I’ve never taken much time to challenge the UNB Student Union. Really, it’s been a good year for them. The law school fiasco is about the only wild crisis that immediately comes to mind. Sadly, I am not going to start bashing them now.
For the record, though, I think the poster thing was a little bit silly. Posters aside, it’s been a pretty straightforward year. Most weeks I peruse through the SU minutes, and honestly, they’re boring. Definitely not of the calibre of this time last year with the strike.
And that’s alright. The SU isn’t there to provide a landscape for student drama, a platform for fame. The SU is there to provide students with vital services. It’s there to make students’ lives easier. Whether that’s SafeRide or providing oversight and offering resources to clubs and societies, the SU is there to do whatever it can with its budget.

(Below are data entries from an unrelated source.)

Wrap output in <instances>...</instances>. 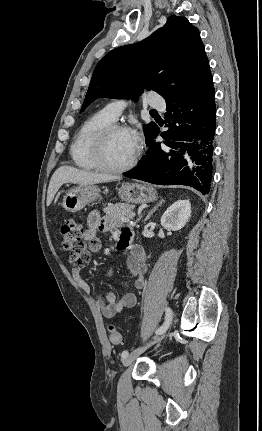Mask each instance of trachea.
<instances>
[{
	"mask_svg": "<svg viewBox=\"0 0 262 431\" xmlns=\"http://www.w3.org/2000/svg\"><path fill=\"white\" fill-rule=\"evenodd\" d=\"M150 113L151 114H157V111L156 110H151Z\"/></svg>",
	"mask_w": 262,
	"mask_h": 431,
	"instance_id": "1",
	"label": "trachea"
}]
</instances>
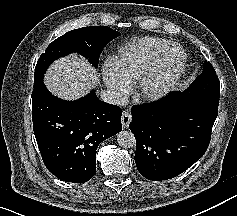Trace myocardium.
<instances>
[{"mask_svg":"<svg viewBox=\"0 0 237 216\" xmlns=\"http://www.w3.org/2000/svg\"><path fill=\"white\" fill-rule=\"evenodd\" d=\"M175 49L179 51L181 56V63L176 76L171 81L163 83L153 90L147 89V81L153 74L163 54L170 53ZM186 59L187 54L185 49L175 41H173L171 44H166L164 47H161L157 51L154 62L140 74L133 89V98L140 99L142 101V105L145 106L150 102H155L161 99L163 96L173 91L181 81L186 65Z\"/></svg>","mask_w":237,"mask_h":216,"instance_id":"f54148a6","label":"myocardium"}]
</instances>
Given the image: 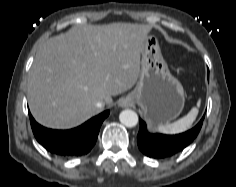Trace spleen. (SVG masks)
<instances>
[{
    "label": "spleen",
    "instance_id": "3e777b00",
    "mask_svg": "<svg viewBox=\"0 0 236 187\" xmlns=\"http://www.w3.org/2000/svg\"><path fill=\"white\" fill-rule=\"evenodd\" d=\"M200 104L201 100L199 99L197 107H193L186 116L174 123L159 125L157 130L164 134H178L188 130L198 115Z\"/></svg>",
    "mask_w": 236,
    "mask_h": 187
}]
</instances>
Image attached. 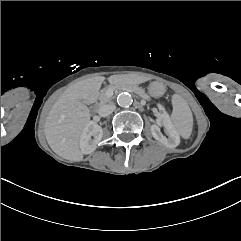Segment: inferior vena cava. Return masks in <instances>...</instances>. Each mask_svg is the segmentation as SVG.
I'll use <instances>...</instances> for the list:
<instances>
[{"label": "inferior vena cava", "mask_w": 241, "mask_h": 241, "mask_svg": "<svg viewBox=\"0 0 241 241\" xmlns=\"http://www.w3.org/2000/svg\"><path fill=\"white\" fill-rule=\"evenodd\" d=\"M115 109H116L115 105L105 104V105H102L101 107H99L98 114L101 117H106V116L110 115Z\"/></svg>", "instance_id": "1"}]
</instances>
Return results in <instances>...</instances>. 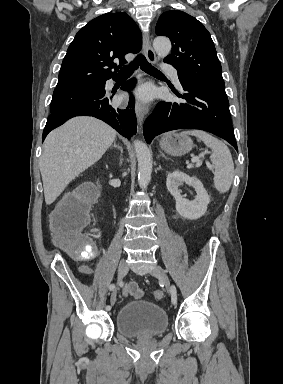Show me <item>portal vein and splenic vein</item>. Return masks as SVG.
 <instances>
[{
  "mask_svg": "<svg viewBox=\"0 0 283 384\" xmlns=\"http://www.w3.org/2000/svg\"><path fill=\"white\" fill-rule=\"evenodd\" d=\"M192 164H194V162H197V168H199V166H202V162L200 160V158H192L191 160ZM206 166L207 168H209V170H212L213 166H211V164H209V162H206Z\"/></svg>",
  "mask_w": 283,
  "mask_h": 384,
  "instance_id": "portal-vein-and-splenic-vein-1",
  "label": "portal vein and splenic vein"
}]
</instances>
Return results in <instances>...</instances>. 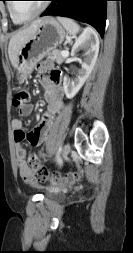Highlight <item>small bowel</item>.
Wrapping results in <instances>:
<instances>
[{"mask_svg":"<svg viewBox=\"0 0 133 253\" xmlns=\"http://www.w3.org/2000/svg\"><path fill=\"white\" fill-rule=\"evenodd\" d=\"M37 71L41 76V81L44 87V98L47 103L46 112L38 125L27 135L23 129L21 119L15 118L11 121L19 173L23 180L29 184L36 183L37 179L31 165L27 161V153L25 148L22 146V141L27 138L28 142L32 146L41 145L52 127L53 116L59 113L64 106L60 72L53 69L49 63L39 64L37 66ZM32 111L33 105L28 103L19 109V114L22 117H26L29 116ZM39 157L43 160H48L50 158V156L43 151L39 152Z\"/></svg>","mask_w":133,"mask_h":253,"instance_id":"1","label":"small bowel"}]
</instances>
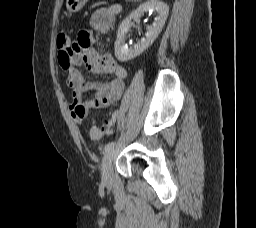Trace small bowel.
<instances>
[{"label": "small bowel", "mask_w": 256, "mask_h": 228, "mask_svg": "<svg viewBox=\"0 0 256 228\" xmlns=\"http://www.w3.org/2000/svg\"><path fill=\"white\" fill-rule=\"evenodd\" d=\"M119 5H110L97 9L90 18L92 29L107 33L120 13ZM59 63L66 72V85L71 91L70 113L73 121L80 124L93 109L106 108L119 100L125 87L126 69L111 54L96 50V39L89 30L78 33L77 40L67 50L59 49ZM84 67L92 73L112 74L110 82L87 81L82 74ZM92 93L90 98H86ZM114 122L107 125L111 130Z\"/></svg>", "instance_id": "1"}]
</instances>
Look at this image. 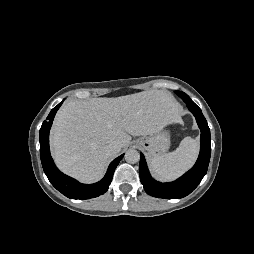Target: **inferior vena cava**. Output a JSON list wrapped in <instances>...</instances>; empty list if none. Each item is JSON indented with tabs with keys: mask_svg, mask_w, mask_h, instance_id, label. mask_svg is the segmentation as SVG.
Instances as JSON below:
<instances>
[{
	"mask_svg": "<svg viewBox=\"0 0 254 254\" xmlns=\"http://www.w3.org/2000/svg\"><path fill=\"white\" fill-rule=\"evenodd\" d=\"M120 150H121V146L119 144L112 143L107 146L106 153H107V155L112 156V155L119 153Z\"/></svg>",
	"mask_w": 254,
	"mask_h": 254,
	"instance_id": "obj_1",
	"label": "inferior vena cava"
}]
</instances>
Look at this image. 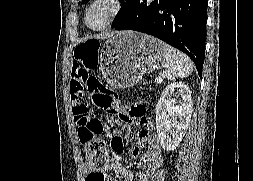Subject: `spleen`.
I'll use <instances>...</instances> for the list:
<instances>
[{"label": "spleen", "instance_id": "1", "mask_svg": "<svg viewBox=\"0 0 253 181\" xmlns=\"http://www.w3.org/2000/svg\"><path fill=\"white\" fill-rule=\"evenodd\" d=\"M165 76L169 80L184 78L193 72L192 61L183 53L164 44V64Z\"/></svg>", "mask_w": 253, "mask_h": 181}]
</instances>
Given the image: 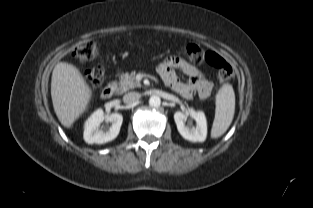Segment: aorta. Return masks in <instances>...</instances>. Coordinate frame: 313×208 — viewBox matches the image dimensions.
Here are the masks:
<instances>
[{"label": "aorta", "instance_id": "1", "mask_svg": "<svg viewBox=\"0 0 313 208\" xmlns=\"http://www.w3.org/2000/svg\"><path fill=\"white\" fill-rule=\"evenodd\" d=\"M161 104V99L158 96H151L149 99V105L152 107H159Z\"/></svg>", "mask_w": 313, "mask_h": 208}]
</instances>
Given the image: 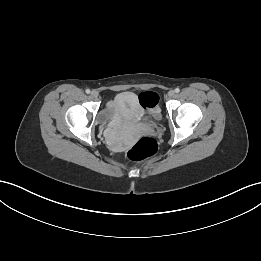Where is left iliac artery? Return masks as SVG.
Instances as JSON below:
<instances>
[{
  "label": "left iliac artery",
  "mask_w": 261,
  "mask_h": 261,
  "mask_svg": "<svg viewBox=\"0 0 261 261\" xmlns=\"http://www.w3.org/2000/svg\"><path fill=\"white\" fill-rule=\"evenodd\" d=\"M175 92H176V93H179V92H180V89H179V88H176V89H175Z\"/></svg>",
  "instance_id": "left-iliac-artery-1"
}]
</instances>
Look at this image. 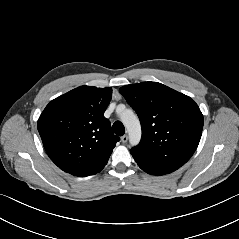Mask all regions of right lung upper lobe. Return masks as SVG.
<instances>
[{
  "mask_svg": "<svg viewBox=\"0 0 239 239\" xmlns=\"http://www.w3.org/2000/svg\"><path fill=\"white\" fill-rule=\"evenodd\" d=\"M112 88L80 86L52 100L37 128L50 159L75 176L100 172L119 141L103 114Z\"/></svg>",
  "mask_w": 239,
  "mask_h": 239,
  "instance_id": "1",
  "label": "right lung upper lobe"
}]
</instances>
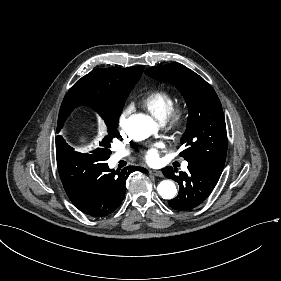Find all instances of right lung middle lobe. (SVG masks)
Here are the masks:
<instances>
[{
    "label": "right lung middle lobe",
    "instance_id": "right-lung-middle-lobe-1",
    "mask_svg": "<svg viewBox=\"0 0 281 281\" xmlns=\"http://www.w3.org/2000/svg\"><path fill=\"white\" fill-rule=\"evenodd\" d=\"M122 111H110V110H101L99 111V115L104 119L107 127H108V135L102 140L100 143V148H97L96 151L102 156L107 159L109 158L111 151L110 148V142L114 137L117 136V126H118V118L120 116ZM57 164L59 168L60 174L63 172V170H68V174L72 175L77 172L76 169H74L75 165L71 167H64V165L61 163V161L57 158Z\"/></svg>",
    "mask_w": 281,
    "mask_h": 281
}]
</instances>
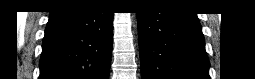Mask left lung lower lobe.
I'll return each instance as SVG.
<instances>
[{
	"mask_svg": "<svg viewBox=\"0 0 255 79\" xmlns=\"http://www.w3.org/2000/svg\"><path fill=\"white\" fill-rule=\"evenodd\" d=\"M137 13L142 79H209V61L196 14L161 6Z\"/></svg>",
	"mask_w": 255,
	"mask_h": 79,
	"instance_id": "left-lung-lower-lobe-1",
	"label": "left lung lower lobe"
}]
</instances>
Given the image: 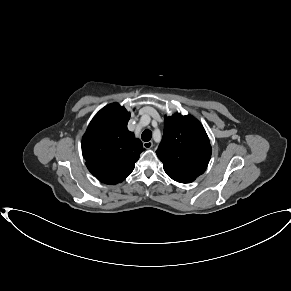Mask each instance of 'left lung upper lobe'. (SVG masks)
<instances>
[{
  "label": "left lung upper lobe",
  "instance_id": "5c2ea615",
  "mask_svg": "<svg viewBox=\"0 0 291 291\" xmlns=\"http://www.w3.org/2000/svg\"><path fill=\"white\" fill-rule=\"evenodd\" d=\"M156 153L170 178L190 183L205 172L211 146L198 120L176 113L165 118L163 138Z\"/></svg>",
  "mask_w": 291,
  "mask_h": 291
}]
</instances>
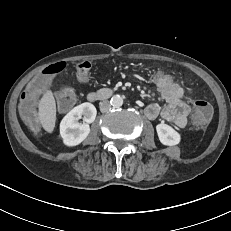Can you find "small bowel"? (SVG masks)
Instances as JSON below:
<instances>
[{
	"instance_id": "small-bowel-1",
	"label": "small bowel",
	"mask_w": 231,
	"mask_h": 231,
	"mask_svg": "<svg viewBox=\"0 0 231 231\" xmlns=\"http://www.w3.org/2000/svg\"><path fill=\"white\" fill-rule=\"evenodd\" d=\"M154 83L164 100V105L161 106L158 103L149 104L145 108L146 117L150 120L161 117L175 127H185L190 113V106L183 100V97L190 90L185 91L182 87L173 86L172 83H162L160 81H154Z\"/></svg>"
}]
</instances>
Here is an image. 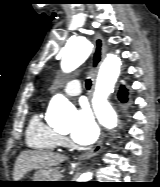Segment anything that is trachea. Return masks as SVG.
Wrapping results in <instances>:
<instances>
[{
	"label": "trachea",
	"instance_id": "obj_1",
	"mask_svg": "<svg viewBox=\"0 0 160 187\" xmlns=\"http://www.w3.org/2000/svg\"><path fill=\"white\" fill-rule=\"evenodd\" d=\"M85 85H86V88H87V89H90L91 86H92V81H91L90 79H87Z\"/></svg>",
	"mask_w": 160,
	"mask_h": 187
}]
</instances>
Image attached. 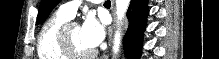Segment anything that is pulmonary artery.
Instances as JSON below:
<instances>
[{"instance_id":"pulmonary-artery-1","label":"pulmonary artery","mask_w":219,"mask_h":59,"mask_svg":"<svg viewBox=\"0 0 219 59\" xmlns=\"http://www.w3.org/2000/svg\"><path fill=\"white\" fill-rule=\"evenodd\" d=\"M81 4V1H70L62 4L58 11L67 16L68 18H73L76 14V11Z\"/></svg>"}]
</instances>
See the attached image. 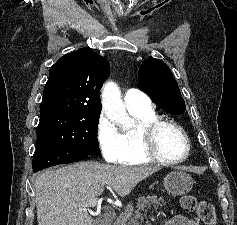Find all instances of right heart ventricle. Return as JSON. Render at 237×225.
Here are the masks:
<instances>
[{
	"instance_id": "e07e8e85",
	"label": "right heart ventricle",
	"mask_w": 237,
	"mask_h": 225,
	"mask_svg": "<svg viewBox=\"0 0 237 225\" xmlns=\"http://www.w3.org/2000/svg\"><path fill=\"white\" fill-rule=\"evenodd\" d=\"M132 115L136 118L138 125L131 130L123 133L127 146L126 155L120 162L125 165H139L152 162L143 152L141 142L139 139V129L154 120L159 119L153 107L147 109L129 108Z\"/></svg>"
}]
</instances>
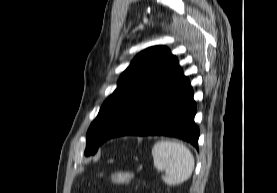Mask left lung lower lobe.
Here are the masks:
<instances>
[{"label":"left lung lower lobe","instance_id":"0a47b994","mask_svg":"<svg viewBox=\"0 0 277 193\" xmlns=\"http://www.w3.org/2000/svg\"><path fill=\"white\" fill-rule=\"evenodd\" d=\"M196 110L192 87L181 69L127 108L106 132L103 142L124 135H165L198 148Z\"/></svg>","mask_w":277,"mask_h":193}]
</instances>
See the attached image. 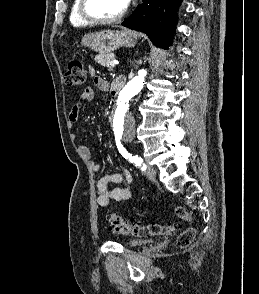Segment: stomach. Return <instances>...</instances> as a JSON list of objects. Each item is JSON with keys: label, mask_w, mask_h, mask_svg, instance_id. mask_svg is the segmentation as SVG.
<instances>
[{"label": "stomach", "mask_w": 259, "mask_h": 294, "mask_svg": "<svg viewBox=\"0 0 259 294\" xmlns=\"http://www.w3.org/2000/svg\"><path fill=\"white\" fill-rule=\"evenodd\" d=\"M136 36L129 31L104 30L88 33L82 38V44L100 54H108L120 47H134Z\"/></svg>", "instance_id": "1"}]
</instances>
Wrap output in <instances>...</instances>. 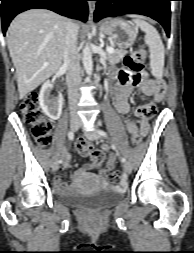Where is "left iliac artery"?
I'll return each instance as SVG.
<instances>
[{
	"label": "left iliac artery",
	"instance_id": "obj_1",
	"mask_svg": "<svg viewBox=\"0 0 194 253\" xmlns=\"http://www.w3.org/2000/svg\"><path fill=\"white\" fill-rule=\"evenodd\" d=\"M97 132L100 136L107 137V133L105 131L99 129ZM114 149L116 148L114 147ZM121 161L122 163H126V159L124 157H121Z\"/></svg>",
	"mask_w": 194,
	"mask_h": 253
}]
</instances>
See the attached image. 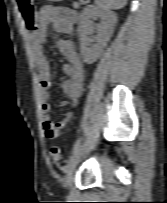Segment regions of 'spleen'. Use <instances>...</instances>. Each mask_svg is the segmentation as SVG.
I'll use <instances>...</instances> for the list:
<instances>
[{
	"mask_svg": "<svg viewBox=\"0 0 167 203\" xmlns=\"http://www.w3.org/2000/svg\"><path fill=\"white\" fill-rule=\"evenodd\" d=\"M95 3L103 9H121L123 8L127 0H95Z\"/></svg>",
	"mask_w": 167,
	"mask_h": 203,
	"instance_id": "spleen-1",
	"label": "spleen"
}]
</instances>
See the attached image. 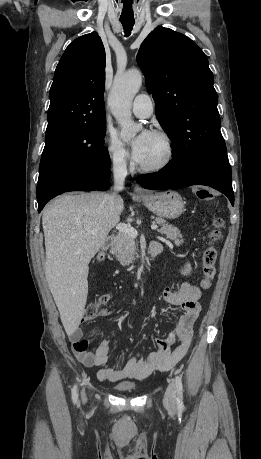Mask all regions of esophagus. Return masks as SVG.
Returning <instances> with one entry per match:
<instances>
[{
    "label": "esophagus",
    "mask_w": 261,
    "mask_h": 459,
    "mask_svg": "<svg viewBox=\"0 0 261 459\" xmlns=\"http://www.w3.org/2000/svg\"><path fill=\"white\" fill-rule=\"evenodd\" d=\"M134 191L137 195L139 196H144L146 195V191L139 185H135Z\"/></svg>",
    "instance_id": "esophagus-1"
}]
</instances>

I know I’ve said this before, but I am going to say it again: the SU works their asses off for a mostly ungrateful campus. Turnout for voting is meagre, typically below 20 per cent. In most countries, that’s not even enough to establish a government.
Every undergraduate student pays $57.50 per semester for the services of the SU. That’s nearly $120 a year. As a student you don’t only have a right, but an obligation to get out and vote and make sure that your $120 is properly used.
This year’s election is quite different from those of the past: there is more than one person running for president. You have more than one option on your ballet. While this isn’t true for some councillor positions, those running uncontested don’t automatically get the position. Rather, you also get the option of a no vote.
And yes, Student Union politics isn’t the most exciting thing. Going to the open forum isn’t a thrill. Reading the platforms of various candidates is not my idea of a Friday night. I hate to break the dream, but a lot of things are damn boring. That doesn’t matter; we still have an implicit obligation to do it.
Let me backtrack for a minute. It isn’t just a generally ungrateful student body that is the problem. It’s a persistent problem in student politics everywhere. Candidates need to work harder to reach out to students. I know that they try, but every year it always seems like the exact same things happen. In my memory, it seems like candidates keep using the same techniques and ideas over and over. If an idea doesn’t work 20 times in a row, stop using it.
The public forum is an obvious thing. Each year that I can remember, those running for executive positions get corralled into the SUB where they awkwardly sit and get asked questions by a moderator. Every year, it always seems like it’s the Bruns and maybe a couple of annoying and too frequently outspoken students show up and rail off some questions.
There has to be better ways to engage students. It’s just going to take some more creativity. Some imagination. We’re a fickle generation, but we’re also not a dumb one. We’re not an especially engaged generation, but we give a shit about certain things. It’s not so much that we’re lazy as we are not being engaged. We are often made to feel like our opinions aren’t overly vital or important.
Our opinions are extremely important. We are the ones who will be getting New Brunswick out of its despotic financial hole. It is our generation that will tackle the challenge of climate change and renewable energy. It’s us who will go on to see someone walk on Mars and figure out how to make the perfect iPhone.
Engagement isn’t a chosen skill; it’s a cultivated one. We learn how to engage, be critical, and produce opinions. The university is a space where we can do those things safely in an environment that will encourage us and correct us and help us develop. If you’re not learning to engage in university, I don’t feel confident that you ever will.
So, the open forum probably is going to go ahead. Go out to it. Get a question for the presidential candidates ready. Bring up something you’d like to see happen at our university. Suggest ways campus life could be improved. Ask for new services to be instituted to make your life easier. These people, whoever you choose, will be working for you. That’s their chief end. To serve the student body. Give them the chance to do it.
Everything’s online. You don’t have to go anywhere. It is literally one of the simplest things to go online and vote in the SU election. What’s your excuse not to? Whatever it is, it’s not good enough.